EP3502556A1 - Automotive lighting device - Google Patents

Abstract

This invention is related to a lighting device (1) comprising a housing (2), a light source (3), an internal support (4), an external heatsink (5) and a thermally conductive link (6). The internal support (4) is located inside the housing and in thermal connection with the light source (3). The external heatsink (5) is located at least partially outside the housing (2). The thermally conductive link (6) is in thermal contact with the internal support (4) and with the external heatsink (5). The thermally conductive link (6) is flexible and has a thermal conductivity greater than 100 W/m·K.

Description

TECHNICAL FIELD
• This invention is related to the field of heat dissipation in automotive lighting devices.
STATE OF THE ART
• Light sources generate a big amount of heat which needs to be dissipated, so that the operation of said light sources is not jeopardized. This issue is even more important when light sources are light emitting diodes (LEDs), since temperature has a big impact on the operational properties of said light sources.
• Heatsinks with heaters are known to solve this problem. A heatsink is located in thermal contact with the light source, and this heatsink is provided with heaters, which dissipate the heat coming from the heatsink, so that air surrounding the heater is heated and then wasted.
• These heatsinks may be located inside or outside the lighting device. Heatsinks which are located inside the lighting device provides better heat dissipation, since they may be in a more direct contact with the light source to be cooled. However, as they dissipate heat into a closed atmosphere, air is becoming hotter and hotter, and cooling turns out to be less efficient.
• Another option is arranging the heater outside the lighting device, but heat transfer is more difficult. Heat pipes are usually used, such as in document US 2008/247177 A1 . A lighting element connected to a heat pipe is less versatile, since heat pipes do not usually allow a free movement of the associated element.
DESCRIPTION OF THE INVENTION
• The invention provides a solution for reusing the wasted air in order to optimise heat dissipation by means of an automotive lighting device according to claim 1. Preferred embodiments of the invention are defined in dependent claims.
• In an inventive aspect, the invention provides an automotive lighting device comprising
• a housing;
• a light source;
• an internal support, located inside the housing and in thermal connection with the light source;
• an external heatsink, located at least partially outside the housing; and
• a thermally conductive link, which is in thermal contact with the internal support and with the external heatsink, wherein the thermally conductive link is flexible and has a thermal conductivity greater than 100 W/m·K.
• In this document, the fact that an element is "flexible" should be understood as the property of this element of bending to make contact between opposite ends of this element without suffering a plastic deformation. The person skilled in the art knows this concept because it is used to distinguish between a "flexible" printed circuit board from a standard printed circuit board.

_TASK_. Which components make up the lighting device described in the automotive lighting patent above?

_EXTRACTED MATERIAL_.
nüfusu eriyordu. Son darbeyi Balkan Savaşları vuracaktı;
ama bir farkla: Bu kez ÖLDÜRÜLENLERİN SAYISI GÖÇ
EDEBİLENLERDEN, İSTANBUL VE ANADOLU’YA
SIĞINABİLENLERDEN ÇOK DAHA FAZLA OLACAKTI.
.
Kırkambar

_SOLUTION TO THIS TASK_. A housing, a light source, an internal support, an external heatsink, and a thermally conductive link.